■ **Exercise**: Once every line in the data below has been checked for "down", give the number of lines that hold it, and only that.
┌─ Records for this exercise
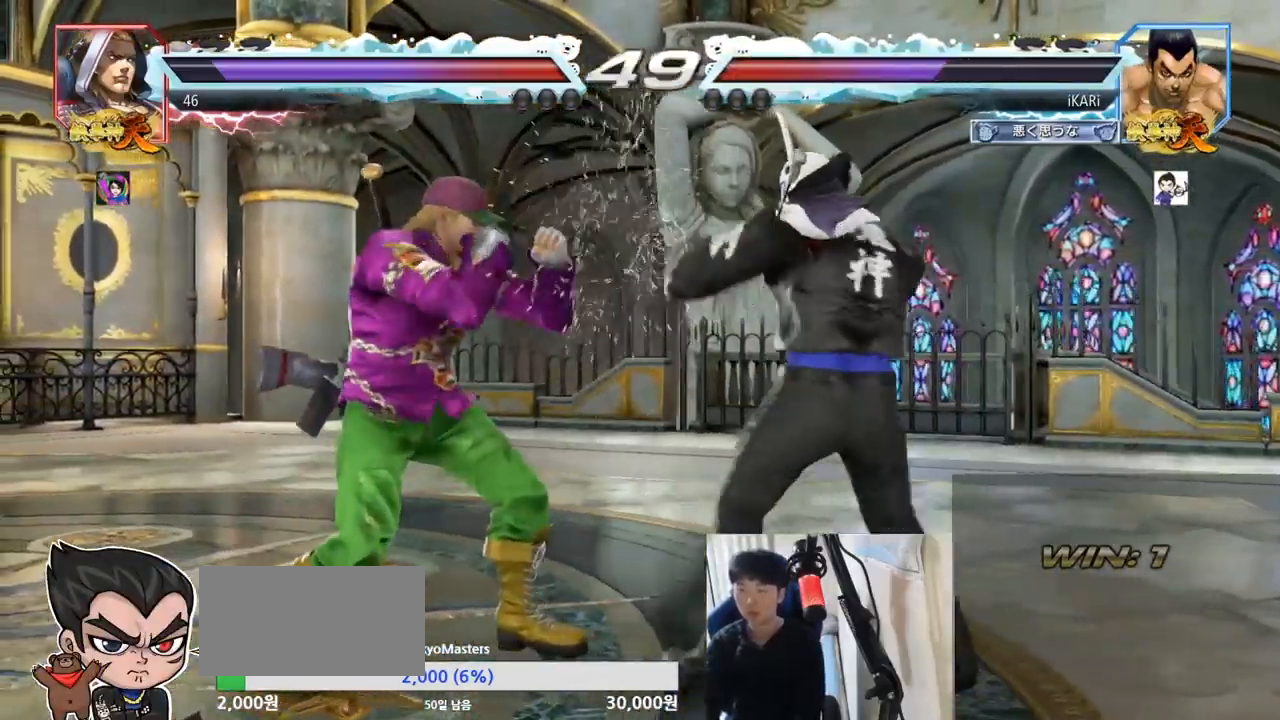
{"buttons": ["CIRCLE"], "left_stick": "left", "events": [[33, "CROSS", "down"], [83, "CIRCLE", "down"], [83, "CROSS", "up"], [83, "left_stick", "center"], [400, "left_stick", "left"]]}
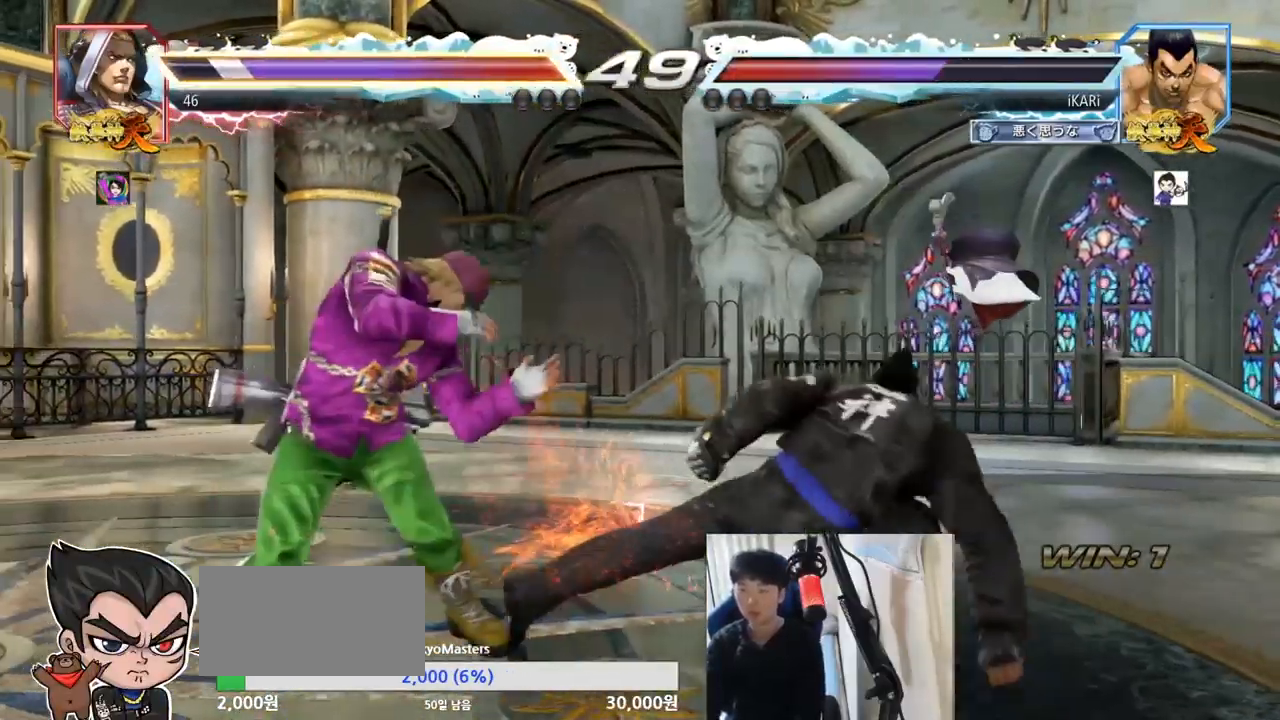
{"buttons": [], "left_stick": "center", "events": [[50, "left_stick", "down-left"], [200, "CROSS", "down"], [234, "CROSS", "up"], [267, "CIRCLE", "up"], [334, "TRIANGLE", "down"], [451, "left_stick", "center"], [467, "TRIANGLE", "up"]]}
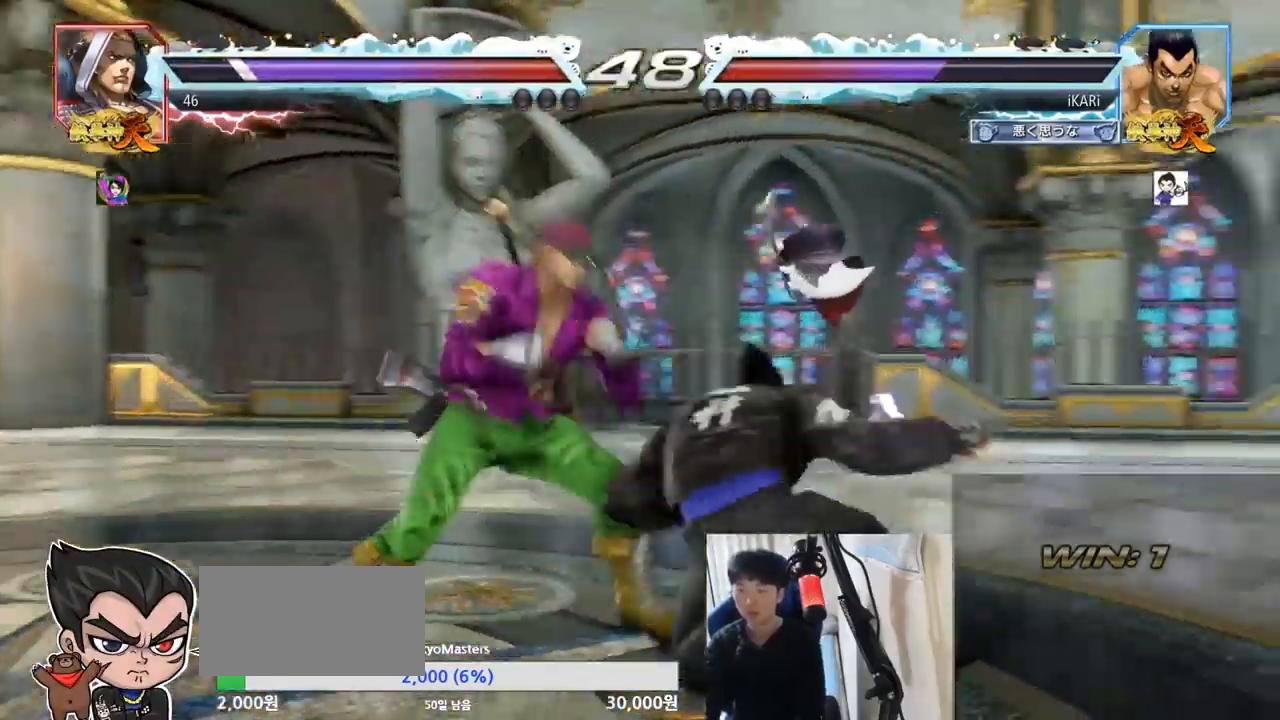
{"buttons": [], "left_stick": "center", "events": []}
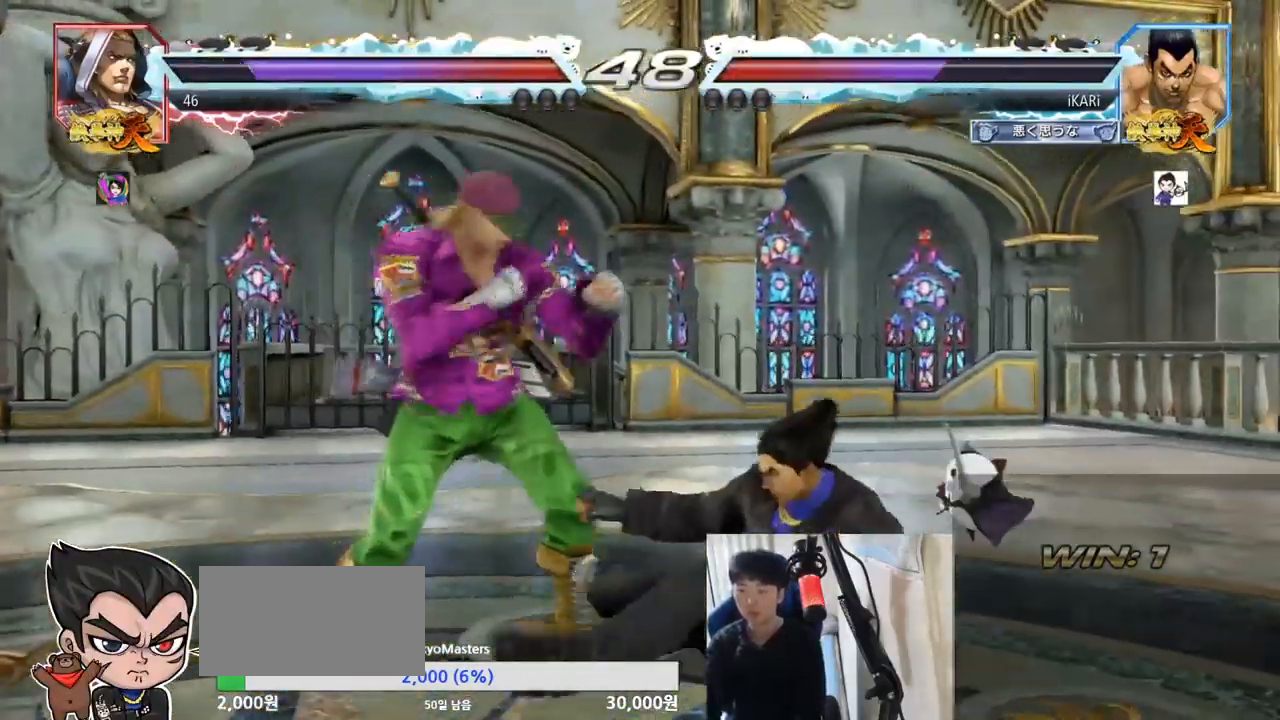
{"buttons": [], "left_stick": "down-right", "events": [[50, "left_stick", "right"], [501, "left_stick", "down-right"]]}
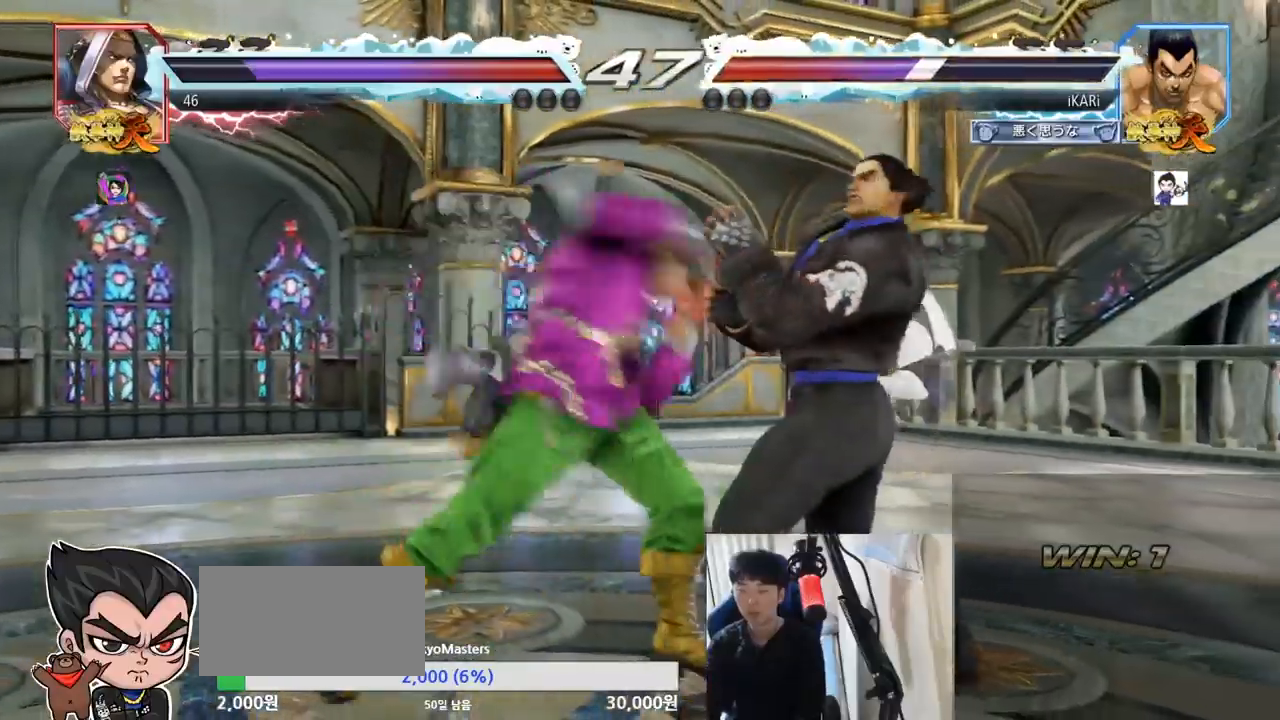
{"buttons": [], "left_stick": "center", "events": [[217, "left_stick", "center"]]}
└─
■ **Answer**: 3